# [Text for analysis]
┄┄┄┄┄┄

3D printed shapes mimic living tissue
15 May 2013 by Evoluted New Media
A custom-built programmable 3D printer that can print materials with the properties of living tissues has been developed by Oxford University researchers.
The new type of printed material consists of thousands of connected water droplets, encapsulated within lipid films that are able to perform some of the same functions as our cells.
“We aren’t trying to make materials that faithfully resemble tissues but rather structures that can carry out the functions of tissues,” said Professor Hagan Bayley at Oxford University’s Department of Chemistry, who led the research.
“We’ve shown that it is possible to create networks of tens of thousands of connected droplets. The droplets can be printed with protein pores to form pathways through the network that mimic nerves and are able to transmit electrical signals from one side of a network to the other.”
These printed ‘droplet networks’ are entirely synthetic, have no genome and do not replicate, and thus avoid some of the rejection problems with other approaches to creating artificial tissues.
Each water droplet is around 50 microns in diameter - around five times larger than living cells but the researchers believe there is no reason why they could not be made smaller. The networks remain stable for weeks.
“Conventional 3D printers aren’t up to the job of creating these droplet networks, so we custom built one in our Oxford lab to do it, said Bayley. “At the moment we’ve created networks of up to 35,000 droplets but the size of network we can make is really only limited by time and money. For our experiments we used two different types of droplet, but there’s no reason why you couldn’t use 50 or more different kinds.”
The droplet networks can be designed to fold themselves into different shapes after they’ve been printed. In one experiment, a flat network that resembled the petals of a flower was programmed to fold itself into a hollow ball. The folding resembles muscle movement and is powered by osmolality differences that generate water transfer between droplets.
Gabriel Villar, who built the printer and is lead author of the study, said: “We have created a scalable way of producing a new type of soft material. The printed structures could in principle employ much of the biological machinery that enables the sophisticated behaviour of living cells and tissues.”
The research is published in Science.

┄┄┄┄┄┄

(Records taken from a dataset)
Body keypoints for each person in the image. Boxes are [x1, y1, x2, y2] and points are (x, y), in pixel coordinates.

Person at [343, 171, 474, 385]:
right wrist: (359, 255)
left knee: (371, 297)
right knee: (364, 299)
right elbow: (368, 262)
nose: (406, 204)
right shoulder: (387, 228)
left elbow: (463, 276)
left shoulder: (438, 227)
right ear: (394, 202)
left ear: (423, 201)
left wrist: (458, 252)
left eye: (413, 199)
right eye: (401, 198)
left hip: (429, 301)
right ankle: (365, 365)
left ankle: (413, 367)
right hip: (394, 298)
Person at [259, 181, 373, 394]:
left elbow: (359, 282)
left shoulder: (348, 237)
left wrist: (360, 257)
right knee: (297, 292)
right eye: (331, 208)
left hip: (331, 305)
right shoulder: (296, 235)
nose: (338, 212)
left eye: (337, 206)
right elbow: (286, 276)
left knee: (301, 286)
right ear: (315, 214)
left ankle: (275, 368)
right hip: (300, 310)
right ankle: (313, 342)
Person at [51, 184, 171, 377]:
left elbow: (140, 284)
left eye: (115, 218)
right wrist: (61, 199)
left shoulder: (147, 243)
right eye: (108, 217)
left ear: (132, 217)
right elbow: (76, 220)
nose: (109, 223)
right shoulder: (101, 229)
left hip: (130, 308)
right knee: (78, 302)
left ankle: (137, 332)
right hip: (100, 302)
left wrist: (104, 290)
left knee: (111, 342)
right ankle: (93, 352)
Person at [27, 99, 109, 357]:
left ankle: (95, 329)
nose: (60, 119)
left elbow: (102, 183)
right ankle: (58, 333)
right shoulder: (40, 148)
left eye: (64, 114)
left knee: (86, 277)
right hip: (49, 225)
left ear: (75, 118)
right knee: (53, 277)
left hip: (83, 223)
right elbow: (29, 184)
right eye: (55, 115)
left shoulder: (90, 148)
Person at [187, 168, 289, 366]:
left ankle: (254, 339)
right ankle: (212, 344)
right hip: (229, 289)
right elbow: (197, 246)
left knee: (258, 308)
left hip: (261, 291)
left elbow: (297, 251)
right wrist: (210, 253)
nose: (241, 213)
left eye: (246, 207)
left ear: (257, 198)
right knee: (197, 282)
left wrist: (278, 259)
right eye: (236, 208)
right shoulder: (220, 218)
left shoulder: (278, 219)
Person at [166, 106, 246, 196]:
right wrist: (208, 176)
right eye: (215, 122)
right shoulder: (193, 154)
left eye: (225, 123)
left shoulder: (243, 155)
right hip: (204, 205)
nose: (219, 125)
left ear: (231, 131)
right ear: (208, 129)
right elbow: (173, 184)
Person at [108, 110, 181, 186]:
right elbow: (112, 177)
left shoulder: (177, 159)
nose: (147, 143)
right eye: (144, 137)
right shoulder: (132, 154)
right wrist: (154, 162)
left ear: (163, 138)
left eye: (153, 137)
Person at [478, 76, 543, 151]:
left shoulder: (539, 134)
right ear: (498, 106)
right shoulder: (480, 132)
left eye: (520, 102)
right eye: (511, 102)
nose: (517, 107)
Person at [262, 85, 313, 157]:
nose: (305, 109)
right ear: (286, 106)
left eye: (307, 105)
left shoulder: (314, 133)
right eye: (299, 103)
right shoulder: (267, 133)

┄┄┄┄┄┄

# [Apply what you read]
A) Translate this sentence from the article on 3D printed tissue-like materials into Spanish: "The networks remain stable for weeks."
B) Copy the passage from the article on 3D printed tissue-like materials starting at "The droplet networks" and ending at "transfer between droplets.".

# [Completed exercise]
A) Las redes permanecen estables durante semanas.

B)
The droplet networks can be designed to fold themselves into different shapes after they’ve been printed. In one experiment, a flat network that resembled the petals of a flower was programmed to fold itself into a hollow ball. The folding resembles muscle movement and is powered by osmolality differences that generate water transfer between droplets.